Trauma-Informed Classrooms:  What Can Teachers Do?

 Here are some classic symptoms of exposure to trauma, and it is safe to assume if a student is in foster care trauma occurred.

Impulsivity—–Memory and focus issues—–Hypersensitivity to stimulation—–Emotional reactivity

 Along with referring children to the appropriate school and community resources, such as counseling, social services, etc., there are many things teachers can do to assist these students in the classroom, such as:

  • Learn about the effects of trauma so that you can spot trauma symptoms when you see them. Understand that a trauma trigger—something that reminds the child of a traumatic event—may send that child into a fight, flight, or freeze response (aggression, running away, or withdrawing). When a child seems to be having a difficult time, ask, “What’s happening for this child? ” rather than “What is wrong with this child?”  This simple mental switch may help you realize that the child has been triggered into a fear response.
  • Make a meaningful connection with the child. Children heal in the presence of relationship. An important part of working with students with trauma history is just showing up and being there no matter what.
  • Focus on children’s positive behaviors and efforts, and offer specific praise whenever you can.

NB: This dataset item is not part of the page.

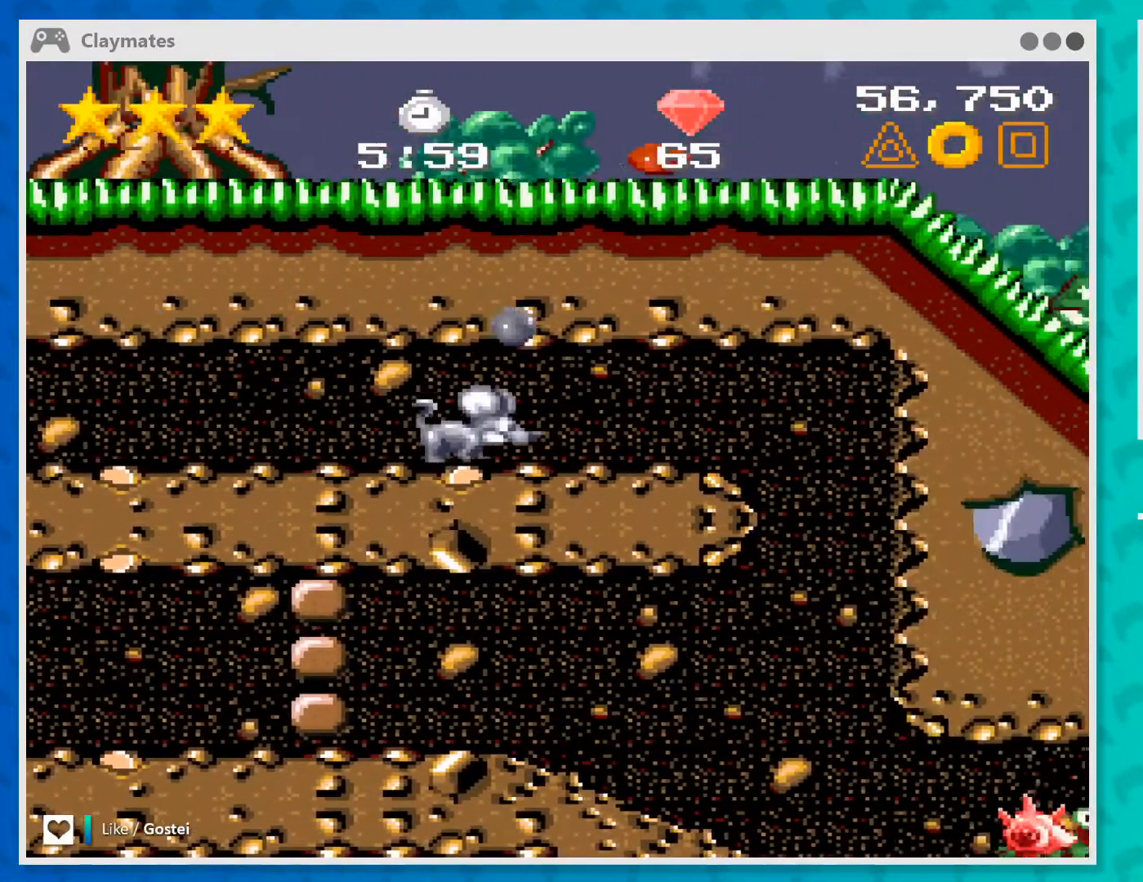
{"buttons": [], "left_stick": "center", "events": [[433, "left_stick", "center"]]}
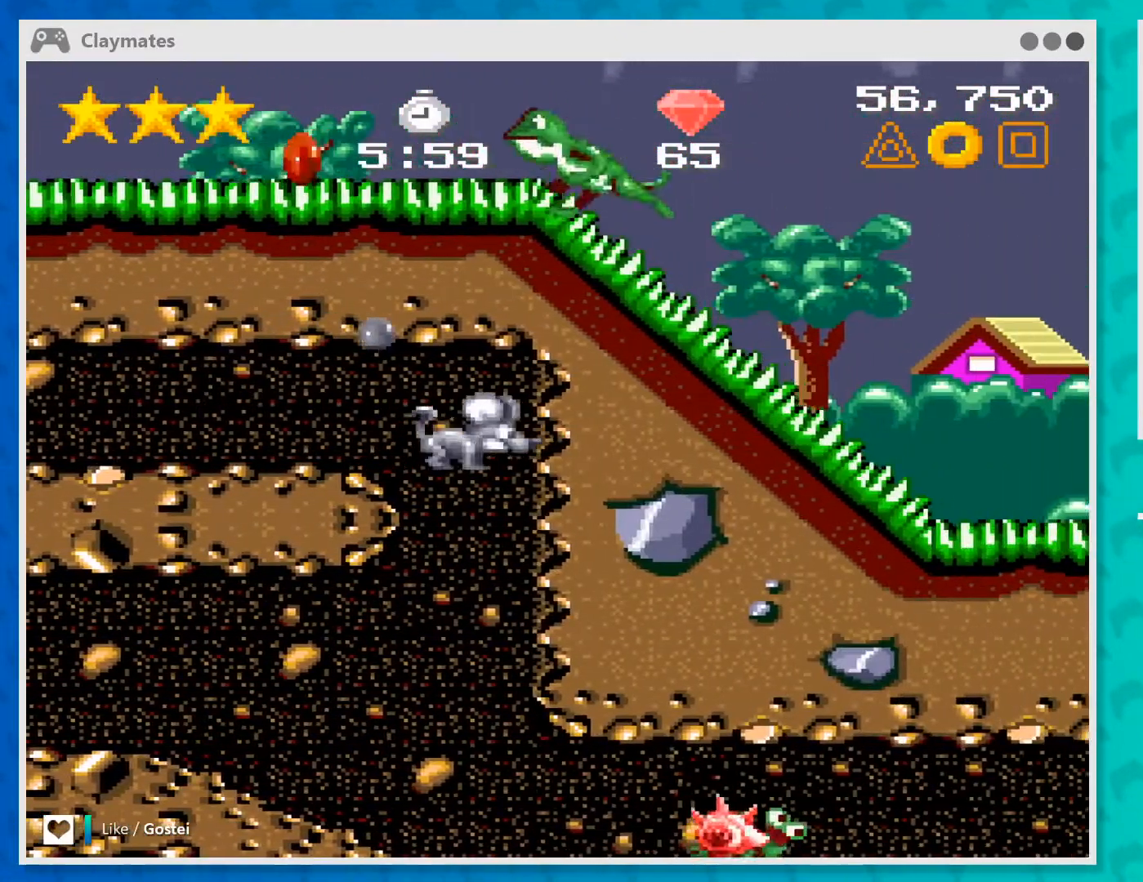
{"buttons": [], "left_stick": "right", "events": [[33, "left_stick", "left"], [333, "left_stick", "center"], [467, "left_stick", "right"]]}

Connect before you redirect. What you focus on, you will get more of. 
  • Provide structure and predictability – As much as possible, maintain a predictable routine and schedule. Write the day’s agenda on the board and structure transition times. Give a heads-up before loud noises like a fire drill or lights going out for a video.
  • Understand that children who have experienced trauma may be younger developmentally than they are chronologically. (While you wouldn’t be surprised by a tantrum from a 3-year old, you might be surprised by that same behavior in an eight year-old. But developmentally, this eight year-old might be more like three.)  It may help to think younger.
  • Find out what the child needs to feel safe, both physically and emotionally. This might be:
    • A special place they can go when they’re feeling overwhelmed (for example, a peace corner in the classroom)
    • A signal you develop with the child to let you know when they’re feeling overwhelmed
    • A technique that you teach them for self-calming
  • Create opportunities for children to make choices. This helps them develop a sense of control and overcome the chronic feelings of powerlessness that can result from experiencing trauma and violence.
  • Model, teach, and practice self-regulation with children. Breathing techniques, stretching or other moving exercises, and sensory calming tools (such as silly putty, stress balls, chew tips for pencils) can help children learn to calm themselves.
  • Help children cultivate their strengths and interests in both academic and nonacademic arenas (such as martial arts, drama, athletics, music) to help them cultivate a sense of self-confidence and mastery.
  • Respect the child’s confidentiality. Share information about the child’s status only with appropriate people and only when necessary. And always remember your role as a mandated reporter. 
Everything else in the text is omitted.